Back in January, a Tesla Model S crashed into a parked Culver City fire truck on the freeway in Southern California. Same situation: fast freeway driving with Autopilot on when a truck responding to a traffic incident up ahead was parked and blocking the road. Autopilot couldn't handle the situation quick enough.
Consumer groups brought up limitations of Autopilot's capabilities in a letter to the Federal Trade Commission last week. They called Tesla's autonomous feature "dangerously misleading and deceptive." Instead of focusing on and educating about its partial capabilities, Tesla makes Autopilot seem like a fully autonomous tool through marketing, advertising, company statements, and online content, consumer advocates say.
That's not the first time Tesla's been under fire for pumping up expectations of Autopilot. Back in 2016, Germany called out the company for claiming the cars could drive themselves more than they really could in Autopilot mode.
That's not the first time Tesla's been under fire for pumping up expectations of Autopilot.
As with most new technology, Washington University in St. Louis engineering professor Sanjoy Baruah says our expectations are too high. "Users are still trying to get a feel for what it’s supposed to be doing for us," he said about Autopilot and other self-driving tools. And while Autopilot may not be able to handle this basic driving scenario with emergency vehicles blocking the road, Baruah sees how automated tech can be a life-saver for sleepy, distracted, or inebriated drivers. It's a balancing act that we'll eventually get the hang of — and the technology will improve, too. "It's new things we are learning to come to terms with," Baruah said.

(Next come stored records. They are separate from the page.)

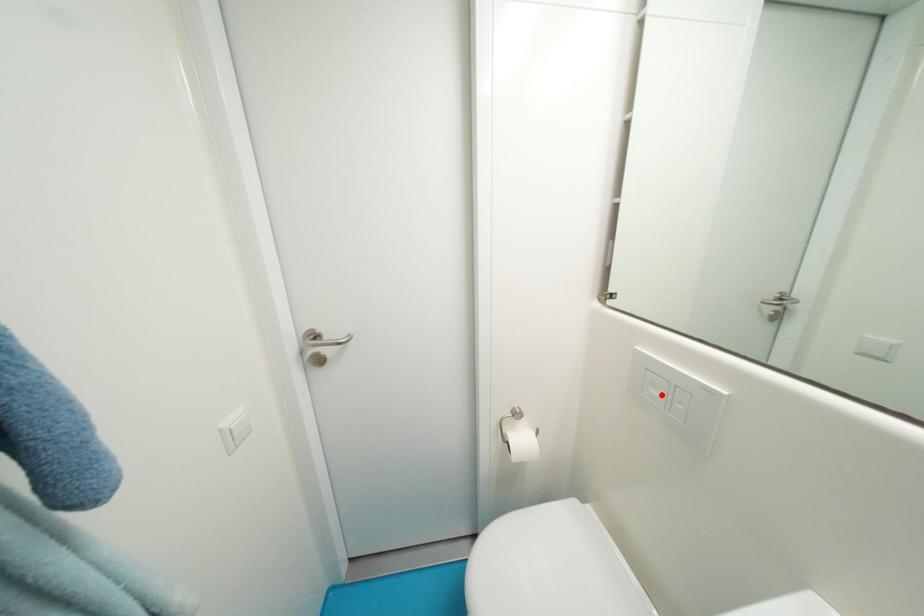
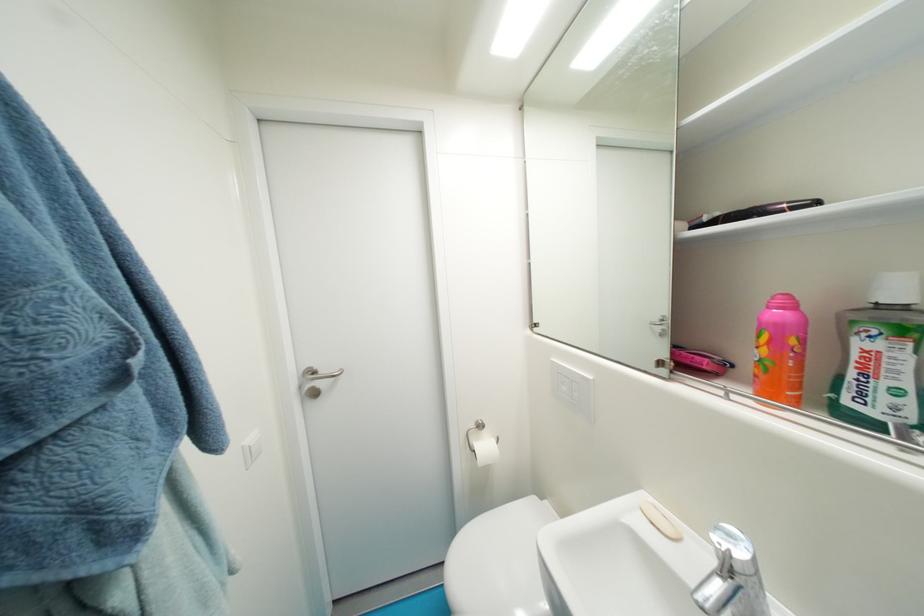
Where in the second image is the point corresponding to the highlighted location from the first image?

(570, 390)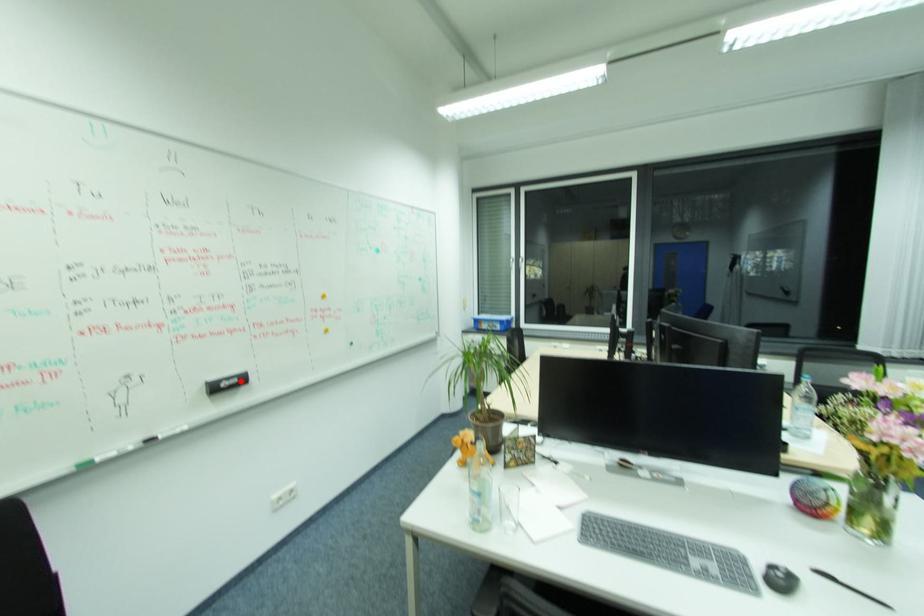
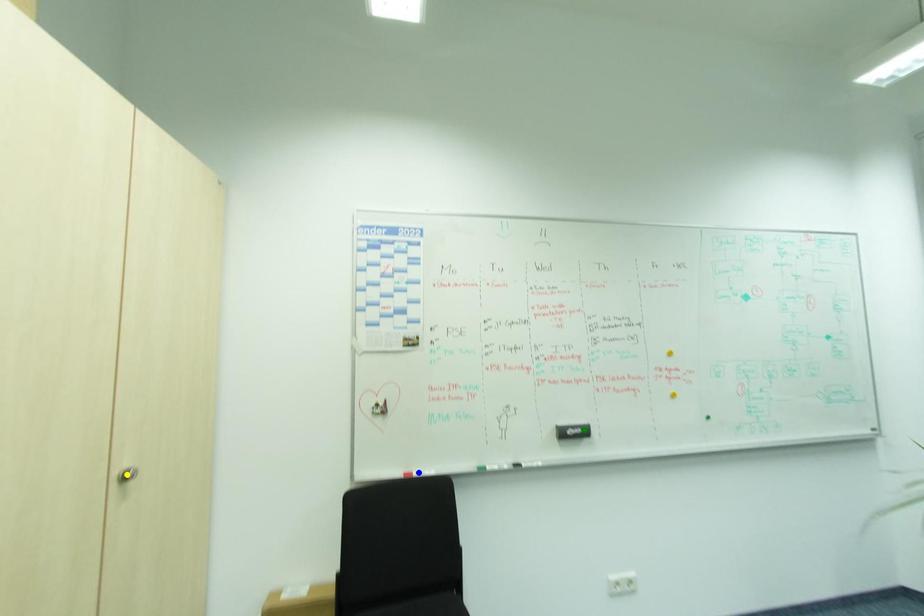
Question: I am providing you with two images of the same scene from different viewpoints. A red point is marked on the first image. You are given multiple points on the second image. Which point in image 2 is actually the same real-world point as the red point in image 1?

Choices:
 (A) blue point
 (B) yellow point
 (C) green point

Answer: (C)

In a more solutions-oriented look at the semi-autonomous problem, Sumanta Chakraborty, product management director for automotive marketing at Nuance Communications, thinks voice warnings could bridge human drivers with the machines.
"Modalities other than voice –- such as visual, auditory and haptic -– are also important in the car, but voice provides an instantaneous way for drivers take over as the supervisor in a smooth way that humans are wired to understand," he said in an email.
Try as it might to explain that Autopilot is only semi-autonomous and still requires full driver attention, Tesla has more explaining to do until it becomes clear for drivers. Until then, they'll keep crashing into parked cars — or worse.
UPDATE: May 31, 2018, 11:53 a.m. PDT Additional commentary included within the article.